Businesses are complex adaptive systems. In a complex system, independent pieces join together to form something entirely different and unexpected.
In their book, “It’s Alive,” management theorists Stan Davis and Christopher Meyer make a compelling case that business entities are living, complex systems. Many nodes—brains—come together to form something new—the corporate body. As my friend David Grebow says, it even has a Corporate IQ and, according to author David Batestone, a Corporate Soul.
Emergence is the key characteristic of complex systems. It is the process by which simple entities self-organize to form something more complex. Emergence is also what happened to that “utopian dream” of e-learning on the way to the future. Simple, old e-learning has combined with bottom-up self-organizing systems, network effects and today’s environment to morph into emergent learning.
Emergent learning implies adaptation to the environment, timeliness, flexibility and space for co-creation. It is the future. We haven’t figured it out yet. Or, from the perspective of complexity science, it hasn’t figured itself out yet.
Why do I suggest abandoning a word like e-learning? A new term refocuses our thinking on the future. We’ve got to cultivate emergent learning. Emergent learning encourages experiment and innovation; e-learning fosters incrementalism and complacency.
Learning has become a core business process. Emergent learning enables us to push beyond the confines of e-learning to explore combinations with informal learning, storytelling, social network analysis, appreciative inquiry, workflow learning, conversation, contextual collaboration, organic KM, simulation, dynamic portals, expert location and blogs.
I foresee exciting times ahead.
Hi Jay,
Thank you very much for your very enlightening thoughts, but I think that the crucial step is still missing and that's not changing the learning domain we're in, but simply leaving this domain altogether.

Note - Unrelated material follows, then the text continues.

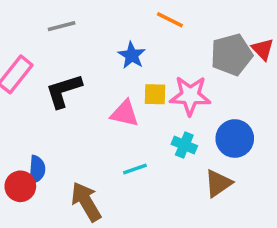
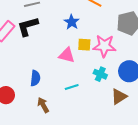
black L-shape: (64, 91) -> (28, 26), moved
blue semicircle: (37, 170) -> (35, 78), moved
brown arrow: (86, 202) -> (43, 105), size x0.7

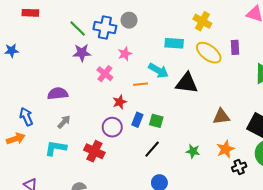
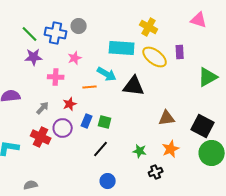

In the new corporation we have today (which you defined rather accurately), we need something that doesn't resembles the learning systems we have met till today. I still haven't quite defined it yet, but I'm in the process of doing it.People discover the knowledge they need by themselves; communities of practice are a main way to achieve the needed knowledge and traditional learning (be it eLearning, emergent learning or any other learning) is done mainly when basic skills or knowledge are needed).
How do I suggest calling it? Maybe something around performance improvement? I stiil don't know, but calling it _______ learning, will only succeed in keeping it close to what people usually see as learning.
These are my current thoughts and I'd be happy to hear your opinion on them.
TY,
Meir Navon
Posted by: Meir Navon at April 6, 2004 03:29 AMMeir, change is hard.
I'd prefer abolishing the word "learning" from corporate discourse. Unfortunately, this would hinder communication and even blow the mental circuits of our more conservative colleagues.
Performance is a great concept but it's too general. My emailbox is filled with Spam that tells me v.iag.ra will improve my performance!
Emergent Learning suggests that we're making a break with the past, that we're looking for something that's been missing, and that whatever emerges will be substantially different from what has come before.
Sam Adkins and I talk about Workflow Learning to ground the concept in WORK. We are studying what works best to get the job done. I don't care if it takes workshops, or job aids, or howling at the moon. If it improves the flow of work, let's do it.
Sometimes a true believer has to chuck the semantic arguments and just do it. Actions speak louder than words. Hence, eLearning Forum has decided to become Emergent Learning Forum. Sam and I have founded the Workflow Institute. I generally talk more about workers than learners. My rallying cry is that "Learning is a core business process."